LECTURE HANDOUT: ENGLISH CIVIL WAR & SETTLEMENT
1625 accession of Charles I
1629-40 Eleven Years of ‘Personal Rule’
1637 Charles imposes Prayer Book on Scots
1640 calling of Short Parliament (April) and Long Parliament (Nov.)
1642 1st civil war begins
1643 Parliament’s alliance with the Scots (Solemn League & Covenant)
1645 creation of New Model Army
1646 end of civil war; king surrenders to Scots (who sell him to Parliament)
1648 2nd civil war (King now supported by Scots and moderates- ‘Presbyterians’- but is
Dec 1648 army coup (‘Pride’s Purge’) leaves only radical ‘Rump’ of the Long
Parliament, which sets up a High Court to try the king.
Jan 1649 Charles beheaded; May 1649: England is declared a commonwealth
April 1653 army coup led by Cromwell: Rump ousted and replaced by a nominated
assembly (‘Barebone’s Parliament’, July-Dec. 1653)
Dec. 1653 Cromwell becomes Lord Protector
Sept 1658 Cromwell dies, succeeded by his son Richard
1659 army coup overthrows Richard, restores Rump; then overthrows Rump; near
1660 General Monck marches down from Scotland, restores full Long Parliament, which
restores the monarchy under Charles II (May)
Issues: Why did the English civil war break out? Why did Parliament win? Why was the
King executed? Why did the Parliamentary regime (‘the Commonwealth’) fail to take
root, allowing the Stuarts to be restored after Cromwell’s death?

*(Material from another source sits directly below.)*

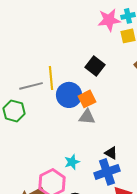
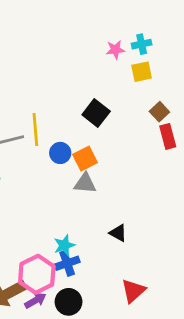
pink star: (109, 20) -> (115, 50), size x0.6
blue circle: (69, 95) -> (60, 153), size x0.6
blue cross: (107, 172) -> (67, 263), moved, size x0.7

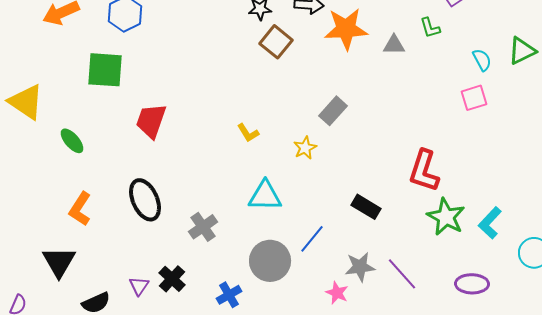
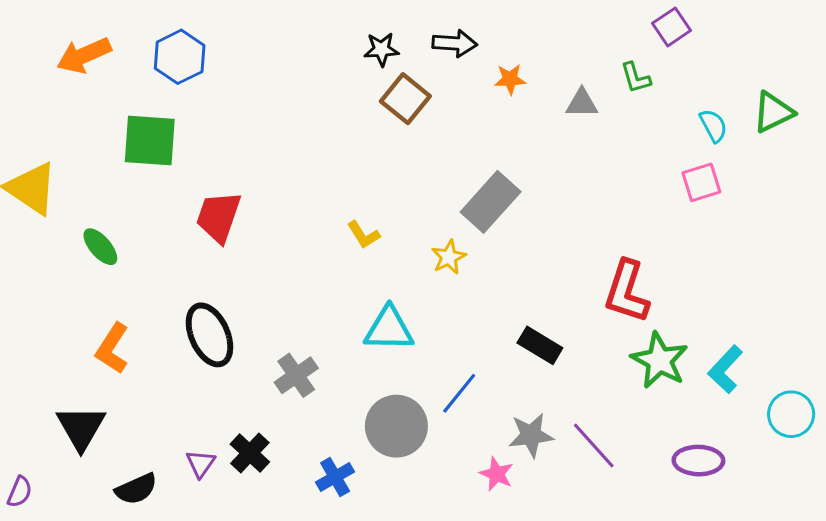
orange star: (346, 29) -> (510, 79), size x0.5
gray rectangle: (333, 111) -> (491, 202), size x1.4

Causes of the War: background factors: structural weaknesses of regime- crown
financially weak- no standing army- king dependent on co-operation of the landed
classes. Direct causes: 1) Financial grievances during the 11 Years of personal rule. 2)
Religion-Charles supports high-church ‘Laudianism’ (or ‘Arminianism’), widely seen as
a backdoor to ‘popery’. 3) Problem of Multiple Kingdoms- Charles king of England,
Scotland, Ireland, and Wales, each with a very different political and religious character.
Charles provokes a crisis in 1637 by imposing his religious policies on the Scots.
Civil War: Parliament’s victory based on 1) alliance with Scots- creates two fronts against
the royalists 2) support of London, which provides sound financial base 3) creation of
New Model Army, with committed leaders (Fairfax, Cromwell) and disciplined soldiery.
Post-War: all sides want a compromise settlement retaining the monarchy. Charles tries
to play off his enemies (Scots, English Parliamentary groups- Presbyterians and
Independents- and the Army) against each other, and stirs up 2nd civil war.
The Commonwealth, 1649-53: an interim settlement. The republic established for
pragmatic not ideological reasons; its energies taken up with crushing radical movements
(esp. Levellers), subduing Scotland, Ireland and the colonies, and forcing continental
powers to recognize it. Succeeds in all these goals.
Protectorate: Search for a Settlement. Cromwell wants to rule as head of a constitutional
regime, not as a military dictator. The Barebones experiment (1653) proves a disaster.
The Protectorate (1653-9) provides a civilian regime with a written constitution and
regular parliaments, but fails to win general support. Parliaments (1654-5, 1656-8) resent
his power; old royalists see him as a blood-stained regicide. Proposal to create new
monarchy with Cromwell as king, but abandoned in the face of army hostility and
Cromwell’s own doubts.
Restoration. Cromwell dies Sept. 1658. Regime dependent on his personality, and
collapses within months. Army stages new coup but has no viable proposals for a
settlement, and no leader of Cromwell’s stature. Near-collapse of government, late 1659
paves way for Monck’s entry and peaceful Restoration under Charles II, May 1660.